Tuesday, March 31, 2015

Review: SORD - StormTrooper hand warmer

I got in touch with the good folks over at SORD Australia who had previously fixed me up with the long 870 scabbard pouch and a very clever covert-use hoodie. I had seen they had put out a couple of new items, and managed to secure some, just in time to take out camping and adventuring st s Post-Apocalyptic simulation weekend I was attending.

The first item I want to cover was their very fancy StormTrooper Hand Warmer. Available following a three year development development cycle in which it was put through high altitude parachute descents from around 7600m (25,000ft), and resisting wind speeds in excess of 250kph (135knots/155mph) as well as extended periods in mountain / cold weather environments in multiple countries. That was sales pitch enough for me. I've lived in Calgary, and a couple of other places which have snow, I've even taken a few pieces of kit to the limited snow we get here in Melbourne to trail. I hate the snow, generally, and being cold. Sometimes "hands-in-pockets" is not an option and I like to have options.
Check out that spacious muff!

This is where the StormTrooper comes in. Made from an outer shell fabric of Duro Industries LiteLok  (with a 500D Cordura option in Kryptek Yeti also available), the StormTrooper is filled with 40gsm Prima Loft fill (in double/triple layers), and is lined with the same lightweight lining as used in SORD's jackets.

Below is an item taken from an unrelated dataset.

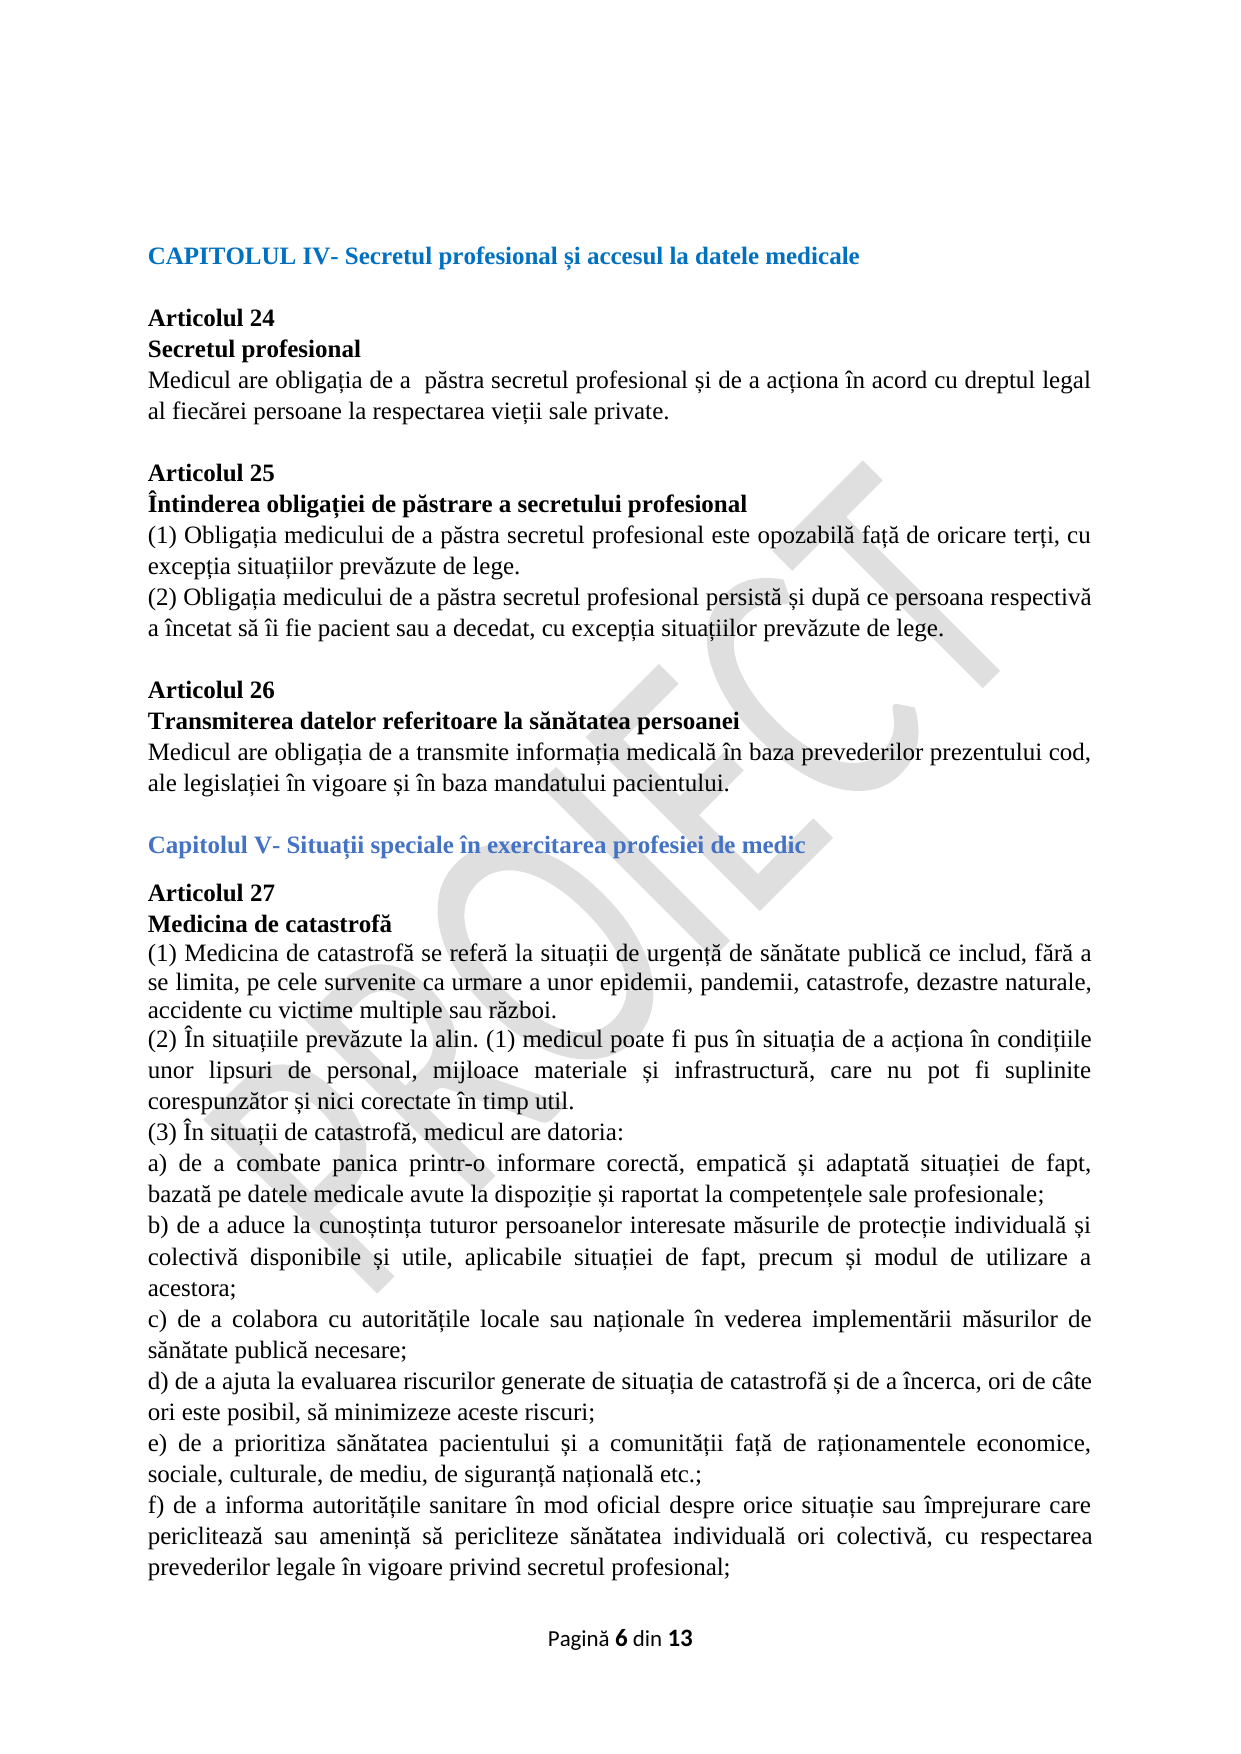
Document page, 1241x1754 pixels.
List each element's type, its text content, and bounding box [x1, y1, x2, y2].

It attaches in a variety of ways;  with three ITW Web Dominators on shock-cord loops, for attachment to a PLAS/MOLLE platform like a plate carrier or chest rig. There is also a broad hook-and-loop sandwich panel for attachment to platforms with a corresponding hook-and-loop bottom, like the Platatac MAC, I already have as it happens (loop-field faces forward).
Rear view showing belt loops, D-rings and storage cords
The back face is fitted with three belt loops wide enough to take 50mm belts (and feed over riggers belt buckles and Cobra buckles alike). It is also fitted with two D-rings for fitting a neck-strap to sling it around your shoulders.

Zippered blow-out section on the belly of the StormTrooper
The StormTrooper is fitted with 2 separate internal pockets with weather resistant zips for heater packs, or small items, one larger external front zippered pocket for small easily accessible items, like a compass, a light or other small tools and a lower zippered blow out section that increases internal capacity for large hands, especially useful if you have bulky gloves, a mounted GPS or altimeter or a map pouch on your wrist.

Second internal hand-warmer pocket, under recess to stow hook-and-loop flap
Elasticized, adjustable wrist cuffs, let you hunker the muff section down to fir your hands, without leading to a snag-risk in case you need to respond quickly. I found that the muff was perfectly shaped to hold my hands, and let me drop my shoulders, giving me a really relaxed posture, without having my hands stuck in pants-pockets, especially useful when my top was covered in a vest, or obscured by pack-straps.

The internal pockets gave a a couple of places to stash more needfuls, and certainly fit the hand-warmers I have. I also found that the Web Dominators allowed be to quickly roll it up, and stow it away, rolling down to almost nothing thanks to the LiteLok fabric and light down used, and its built in stash sack packs the muff down to almost nothing.

The internally secured storage baggie
Thankfully it's not yet been could enough to -need- the StormTrooper here yet, although it did rain rather miserably on the first night of my last camping trip, and the long walks around the site make for a good chance to stow my hands away. I also found it was a pretty good place to stash some small, light and often used items.

The multiple attachment options, multiple pockets as well as the spacious and comfortable muff section make this an excellent addition to anyone's kit, especially if you are going to find yourself in a cold and miserable place or two. It stayed out of the way when I wasn't using it, and even acted as a quick dump-pouch when I had to stow a long item and keep my hands free.

Post-Apocalyptic Roleplay, with the SORD Stormtrooper at my belly band
You might find that all the accessory shock-cord gets in the way, but they're all removable, and you can set it up as low-drag as you need it.

Next winter, I have a feeling I will be keeping this in my pack, to whip out  when the weather does a Melbourne on us. I look forwards to again being the guy people look at thinking "why didn't I think of that?"